A story I heard when I was in Ireland featured two characters playing na cnaipí (tiddlywinks) /nə kripiː/ in a graveyard at night. A man who overheard them sharing out the tiddlywinks, saying over and over “one for me and one for you”, and thought they were the devil and god sharing out souls.

When I first heard the story I didn’t know what na cnaipí were, but later disovered that they are buttons or tiddlywinks. The singular of the word is cnaipe /kripə/ or /knapə/* and it means button, knob, key or dot, and can refer to buttons on clothes and to buttons (and keys and knobs) on keyboards and other electronic software and hardware.

* in some dialects of Irish, such as in Ulster and Connemara, cn is pronounced /kr/ while in others it’s pronounced /kn/

Today I discovered some similar-sounding Welsh words, cripio (to scratch) and cripiad (scratch), and wondered if they were related to the Irish cnaipe.

According to Dennis King, cnaipe comes from the Middle Irish cnap, from the Old Norse knappr (button, knob), from the Germanic *kn-a-pp-, from the Indo-European root *gen- (to compress into a ball), which is also the root of the English words knob and knoll, and the Scottish Gaelic word cnap (knob, lump, hillock).

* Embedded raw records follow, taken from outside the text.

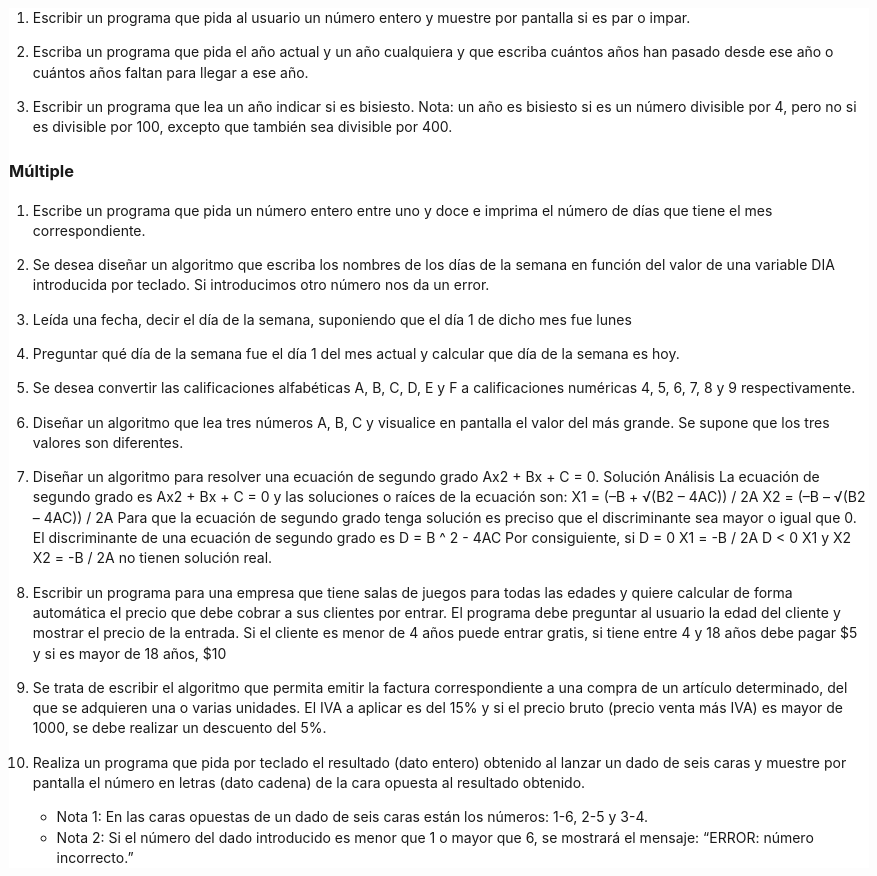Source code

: 1. Escribir un programa que pida al usuario un número entero y muestre por pantalla si es par o impar.

1. Escriba un programa que pida el año actual y un año cualquiera y que escriba cuántos años han pasado desde ese año o cuántos años faltan para llegar a ese año.

1. Escribir un programa que lea un año indicar si es bisiesto. Nota: un año es bisiesto si es un número divisible por 4, pero no si es divisible por 100, excepto que también sea divisible por 400.

### Múltiple
1. Escribe un programa que pida un número entero entre uno y doce e imprima el número de días que tiene el mes correspondiente.

1. Se desea diseñar un algoritmo que escriba los nombres de los días de la semana en función del valor de una variable DIA introducida por teclado. Si introducimos otro número nos da un error.

1. Leída una fecha, decir el día de la semana, suponiendo que el día 1 de dicho mes fue lunes

1. Preguntar qué día de la semana fue el día 1 del mes actual y calcular que día de la semana es hoy.

1. Se desea convertir las calificaciones alfabéticas A, B, C, D, E y F a calificaciones numéricas 4, 5, 6, 7, 8 y 9 respectivamente.

1. Diseñar un algoritmo que lea tres números A, B, C y visualice en pantalla el valor del más grande. Se supone que los tres valores son diferentes.

1. Diseñar un algoritmo para resolver una ecuación de segundo grado  Ax2 + Bx + C = 0.
    Solución
    Análisis
    La ecuación de segundo grado es Ax2 + Bx + C = 0 y las soluciones o raíces de la ecuación son:
    X1 = (–B + √(B2 – 4AC)) / 2A
    X2 = (–B – √(B2 – 4AC)) / 2A
    Para que la ecuación de segundo grado tenga solución es preciso que el discriminante sea mayor o igual que 0.
    El discriminante de una ecuación de segundo grado es
    D = B ^ 2 - 4AC
    Por consiguiente, si
    D = 0    X1 = -B / 2A 
    D < 0    X1 y X2
    X2 = -B / 2A
    no tienen solución real.

1. Escribir un programa para una empresa que tiene salas de juegos para todas las edades y quiere calcular de forma automática el precio que debe cobrar a sus clientes por entrar. El programa debe preguntar al usuario la edad del cliente y mostrar el precio de la entrada. Si el cliente es menor de 4 años puede entrar gratis, si tiene entre 4 y 18 años debe pagar $5 y si es mayor de 18 años, $10

1. Se trata de escribir el algoritmo que permita emitir la factura correspondiente a una compra de un artículo determinado, del que se adquieren una o varias unidades. El IVA a aplicar es del 15% y si el precio bruto (precio venta más IVA) es mayor de 1000, se debe realizar un descuento del 5%.

1. Realiza un programa que pida por teclado el resultado (dato entero) obtenido al lanzar un dado de seis caras y muestre  por pantalla el número en letras (dato cadena) de la cara opuesta al resultado obtenido.
    - Nota 1: En las caras opuestas de un dado de seis caras están los números: 1-6, 2-5 y 3-4.
    - Nota 2: Si el número del dado introducido es menor que 1 o mayor que 6, se mostrará el mensaje: “ERROR: número incorrecto.”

As far as I can discover, there is no link between cnaipe and cripio – their resemblance is a chance one, something you find quite often when comparing languages.

One thought on “Cnaipí & cripio

  1. I suspect the [kripə] pronunciation is simply the result of phonological change to a more typical sonoroty profile where anything following the first consonant of the syllable onset is as high in sonority as possible. A nasal like [n] is (at one level) a stop, so relatively low in the sonority hierarchy compared to liquids such as [l] and [r].

    There’s something similar in Scots Gaelic, where cnoc ‘hill’ is (in some if not all dialects) pronounced (approximately) [krõxk], with the nasality transferred from the second onset consonant (leaving it as the liquid [r]) to the following vowel.

    Another nice example of how you get unexpected sporadic convergence between languages (like English and Persian bad, which evolved in the same direction from completely different sources). The same thing is true in scripts: for example, the Georgian and Burmese ‹t› letters are identical in form, but evolved in completely different ways from what was likely the same far removed ancestor in the proto-Sinaitic script.